## [What you will do]
Return the data from its first line through the line that contains "upp till 60 Hz", both included, reproducing every line unchanged.
+ + + + +
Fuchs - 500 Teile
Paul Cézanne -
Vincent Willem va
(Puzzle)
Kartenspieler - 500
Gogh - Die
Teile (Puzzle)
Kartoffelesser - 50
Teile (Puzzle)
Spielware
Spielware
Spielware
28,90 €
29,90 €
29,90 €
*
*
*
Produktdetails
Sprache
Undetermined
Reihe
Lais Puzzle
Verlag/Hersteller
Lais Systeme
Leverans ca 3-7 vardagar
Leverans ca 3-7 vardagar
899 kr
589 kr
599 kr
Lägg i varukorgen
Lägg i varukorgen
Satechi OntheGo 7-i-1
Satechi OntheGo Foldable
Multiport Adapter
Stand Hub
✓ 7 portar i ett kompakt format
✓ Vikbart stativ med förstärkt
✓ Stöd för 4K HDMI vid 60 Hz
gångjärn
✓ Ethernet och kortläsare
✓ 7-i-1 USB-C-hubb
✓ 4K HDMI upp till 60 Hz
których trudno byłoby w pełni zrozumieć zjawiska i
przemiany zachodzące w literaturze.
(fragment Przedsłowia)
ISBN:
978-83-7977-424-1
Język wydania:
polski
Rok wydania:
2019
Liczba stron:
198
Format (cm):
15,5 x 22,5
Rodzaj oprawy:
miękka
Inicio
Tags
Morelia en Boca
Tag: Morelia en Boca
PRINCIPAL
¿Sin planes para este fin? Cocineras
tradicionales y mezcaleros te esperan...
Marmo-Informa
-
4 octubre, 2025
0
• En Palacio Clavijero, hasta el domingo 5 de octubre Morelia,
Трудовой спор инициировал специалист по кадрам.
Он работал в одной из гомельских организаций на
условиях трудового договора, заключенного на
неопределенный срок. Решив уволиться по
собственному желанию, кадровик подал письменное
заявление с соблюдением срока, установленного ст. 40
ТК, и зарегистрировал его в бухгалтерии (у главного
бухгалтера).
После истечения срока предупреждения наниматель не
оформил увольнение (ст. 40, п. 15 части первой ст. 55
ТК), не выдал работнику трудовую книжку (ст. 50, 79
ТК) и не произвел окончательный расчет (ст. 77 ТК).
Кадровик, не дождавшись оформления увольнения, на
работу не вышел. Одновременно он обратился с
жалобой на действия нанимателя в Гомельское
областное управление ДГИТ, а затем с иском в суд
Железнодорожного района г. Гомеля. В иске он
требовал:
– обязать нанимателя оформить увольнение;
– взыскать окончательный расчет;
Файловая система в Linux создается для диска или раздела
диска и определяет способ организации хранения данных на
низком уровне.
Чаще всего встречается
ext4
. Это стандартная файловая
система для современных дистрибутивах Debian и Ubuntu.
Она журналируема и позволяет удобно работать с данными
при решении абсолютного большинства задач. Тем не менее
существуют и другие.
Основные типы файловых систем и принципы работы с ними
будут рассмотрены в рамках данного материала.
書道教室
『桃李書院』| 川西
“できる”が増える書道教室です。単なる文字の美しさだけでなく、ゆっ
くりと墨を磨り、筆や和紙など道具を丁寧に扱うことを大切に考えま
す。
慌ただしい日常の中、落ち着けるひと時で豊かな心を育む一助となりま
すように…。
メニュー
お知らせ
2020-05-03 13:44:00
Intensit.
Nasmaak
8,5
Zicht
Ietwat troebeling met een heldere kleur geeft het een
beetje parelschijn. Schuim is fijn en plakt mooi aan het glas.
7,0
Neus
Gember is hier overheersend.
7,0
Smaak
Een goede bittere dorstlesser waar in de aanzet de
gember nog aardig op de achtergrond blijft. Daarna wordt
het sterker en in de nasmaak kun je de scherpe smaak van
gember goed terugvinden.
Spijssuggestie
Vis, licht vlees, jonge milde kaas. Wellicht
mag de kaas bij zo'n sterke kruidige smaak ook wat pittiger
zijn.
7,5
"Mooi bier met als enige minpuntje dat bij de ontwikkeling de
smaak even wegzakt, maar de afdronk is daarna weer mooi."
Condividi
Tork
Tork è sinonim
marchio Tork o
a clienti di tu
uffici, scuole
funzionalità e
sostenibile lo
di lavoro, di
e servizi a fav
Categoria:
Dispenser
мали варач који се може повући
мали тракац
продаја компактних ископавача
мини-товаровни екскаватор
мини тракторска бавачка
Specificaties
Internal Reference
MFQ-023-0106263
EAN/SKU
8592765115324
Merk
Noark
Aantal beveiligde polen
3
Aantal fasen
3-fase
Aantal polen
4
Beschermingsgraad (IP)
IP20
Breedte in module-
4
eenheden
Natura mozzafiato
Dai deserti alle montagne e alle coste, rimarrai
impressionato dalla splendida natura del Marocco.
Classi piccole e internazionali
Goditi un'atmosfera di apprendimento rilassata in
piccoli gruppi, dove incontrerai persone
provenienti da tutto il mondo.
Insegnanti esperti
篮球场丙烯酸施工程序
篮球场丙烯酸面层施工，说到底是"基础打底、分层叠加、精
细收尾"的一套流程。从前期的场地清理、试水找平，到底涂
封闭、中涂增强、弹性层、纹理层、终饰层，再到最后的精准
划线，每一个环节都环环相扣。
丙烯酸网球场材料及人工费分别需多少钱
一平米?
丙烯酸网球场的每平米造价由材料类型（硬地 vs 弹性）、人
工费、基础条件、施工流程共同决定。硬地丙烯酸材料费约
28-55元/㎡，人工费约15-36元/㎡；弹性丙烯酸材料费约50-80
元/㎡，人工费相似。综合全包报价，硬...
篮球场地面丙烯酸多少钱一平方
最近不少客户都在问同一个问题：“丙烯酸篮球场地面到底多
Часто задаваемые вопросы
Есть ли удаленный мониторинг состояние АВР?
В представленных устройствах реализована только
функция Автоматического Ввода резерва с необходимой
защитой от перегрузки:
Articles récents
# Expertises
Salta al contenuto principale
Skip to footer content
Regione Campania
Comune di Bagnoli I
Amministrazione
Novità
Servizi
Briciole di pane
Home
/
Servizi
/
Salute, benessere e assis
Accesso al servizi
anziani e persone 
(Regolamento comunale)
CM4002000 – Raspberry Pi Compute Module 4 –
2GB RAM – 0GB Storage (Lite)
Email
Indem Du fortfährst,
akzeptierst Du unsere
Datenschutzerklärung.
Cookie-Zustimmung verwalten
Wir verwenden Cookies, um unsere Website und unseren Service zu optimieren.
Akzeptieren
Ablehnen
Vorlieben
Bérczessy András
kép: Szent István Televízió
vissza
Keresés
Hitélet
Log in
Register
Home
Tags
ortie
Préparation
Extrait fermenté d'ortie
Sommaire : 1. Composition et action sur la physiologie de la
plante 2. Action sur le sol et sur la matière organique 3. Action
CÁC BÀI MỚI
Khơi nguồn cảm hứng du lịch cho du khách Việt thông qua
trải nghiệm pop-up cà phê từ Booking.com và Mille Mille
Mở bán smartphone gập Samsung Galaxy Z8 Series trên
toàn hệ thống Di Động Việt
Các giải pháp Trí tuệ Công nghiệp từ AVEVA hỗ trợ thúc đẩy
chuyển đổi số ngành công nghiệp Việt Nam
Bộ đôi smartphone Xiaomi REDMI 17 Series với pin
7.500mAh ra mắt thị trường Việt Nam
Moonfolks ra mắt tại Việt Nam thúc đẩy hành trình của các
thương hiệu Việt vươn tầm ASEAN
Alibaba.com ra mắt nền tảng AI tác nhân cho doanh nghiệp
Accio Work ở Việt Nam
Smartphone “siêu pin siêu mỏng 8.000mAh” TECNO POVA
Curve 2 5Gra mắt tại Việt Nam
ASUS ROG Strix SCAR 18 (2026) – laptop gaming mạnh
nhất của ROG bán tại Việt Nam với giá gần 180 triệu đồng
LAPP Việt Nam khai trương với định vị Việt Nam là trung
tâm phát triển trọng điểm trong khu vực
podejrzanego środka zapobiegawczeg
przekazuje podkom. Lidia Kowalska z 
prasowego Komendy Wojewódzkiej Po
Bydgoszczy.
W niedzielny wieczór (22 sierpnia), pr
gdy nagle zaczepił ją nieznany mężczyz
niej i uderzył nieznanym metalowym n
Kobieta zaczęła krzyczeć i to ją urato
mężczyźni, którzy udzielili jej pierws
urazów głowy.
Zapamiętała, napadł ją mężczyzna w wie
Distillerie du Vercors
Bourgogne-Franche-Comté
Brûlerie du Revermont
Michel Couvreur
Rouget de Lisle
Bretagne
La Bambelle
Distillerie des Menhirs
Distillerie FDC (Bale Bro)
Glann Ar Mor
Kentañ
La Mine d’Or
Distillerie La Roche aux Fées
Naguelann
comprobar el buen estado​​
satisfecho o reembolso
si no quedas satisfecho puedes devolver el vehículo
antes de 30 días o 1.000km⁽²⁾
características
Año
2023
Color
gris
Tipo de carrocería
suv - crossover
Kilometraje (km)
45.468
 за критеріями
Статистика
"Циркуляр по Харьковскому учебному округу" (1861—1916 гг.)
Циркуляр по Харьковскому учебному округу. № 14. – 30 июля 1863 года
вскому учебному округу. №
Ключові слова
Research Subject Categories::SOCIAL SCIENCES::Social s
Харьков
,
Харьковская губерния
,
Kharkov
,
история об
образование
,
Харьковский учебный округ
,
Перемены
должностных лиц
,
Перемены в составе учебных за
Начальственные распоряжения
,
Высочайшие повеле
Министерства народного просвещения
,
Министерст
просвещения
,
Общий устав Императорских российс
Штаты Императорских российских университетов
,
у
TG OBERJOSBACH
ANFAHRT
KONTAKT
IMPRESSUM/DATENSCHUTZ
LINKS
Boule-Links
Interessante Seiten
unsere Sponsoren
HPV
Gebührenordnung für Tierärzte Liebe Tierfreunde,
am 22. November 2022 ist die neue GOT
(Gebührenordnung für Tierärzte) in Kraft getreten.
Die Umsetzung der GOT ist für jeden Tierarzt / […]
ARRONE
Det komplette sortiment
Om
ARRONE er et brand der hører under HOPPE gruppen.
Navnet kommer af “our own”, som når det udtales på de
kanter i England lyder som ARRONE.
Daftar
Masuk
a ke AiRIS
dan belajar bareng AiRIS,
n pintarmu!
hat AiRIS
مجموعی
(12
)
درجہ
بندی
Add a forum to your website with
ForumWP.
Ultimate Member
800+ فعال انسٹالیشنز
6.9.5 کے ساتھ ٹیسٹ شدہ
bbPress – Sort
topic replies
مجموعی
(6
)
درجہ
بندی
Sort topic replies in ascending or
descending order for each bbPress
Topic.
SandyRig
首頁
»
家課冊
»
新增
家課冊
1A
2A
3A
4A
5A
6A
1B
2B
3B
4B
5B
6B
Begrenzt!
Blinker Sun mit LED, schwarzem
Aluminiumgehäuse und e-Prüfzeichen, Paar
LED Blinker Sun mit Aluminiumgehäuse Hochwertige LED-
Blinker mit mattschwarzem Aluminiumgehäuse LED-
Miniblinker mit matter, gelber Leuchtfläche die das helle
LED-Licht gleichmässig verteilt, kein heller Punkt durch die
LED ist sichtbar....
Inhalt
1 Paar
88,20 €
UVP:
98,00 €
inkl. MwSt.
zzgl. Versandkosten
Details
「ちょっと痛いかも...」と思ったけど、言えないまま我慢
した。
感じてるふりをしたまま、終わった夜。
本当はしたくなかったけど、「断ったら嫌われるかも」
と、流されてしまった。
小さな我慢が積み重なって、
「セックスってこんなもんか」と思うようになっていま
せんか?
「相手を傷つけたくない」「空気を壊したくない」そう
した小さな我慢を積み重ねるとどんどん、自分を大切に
+ + + + +
## [Problem solution]
Fuchs - 500 Teile
Paul Cézanne -
Vincent Willem va
(Puzzle)
Kartenspieler - 500
Gogh - Die
Teile (Puzzle)
Kartoffelesser - 50
Teile (Puzzle)
Spielware
Spielware
Spielware
28,90 €
29,90 €
29,90 €
*
*
*
Produktdetails
Sprache
Undetermined
Reihe
Lais Puzzle
Verlag/Hersteller
Lais Systeme
Leverans ca 3-7 vardagar
Leverans ca 3-7 vardagar
899 kr
589 kr
599 kr
Lägg i varukorgen
Lägg i varukorgen
Satechi OntheGo 7-i-1
Satechi OntheGo Foldable
Multiport Adapter
Stand Hub
✓ 7 portar i ett kompakt format
✓ Vikbart stativ med förstärkt
✓ Stöd för 4K HDMI vid 60 Hz
gångjärn
✓ Ethernet och kortläsare
✓ 7-i-1 USB-C-hubb
✓ 4K HDMI upp till 60 Hz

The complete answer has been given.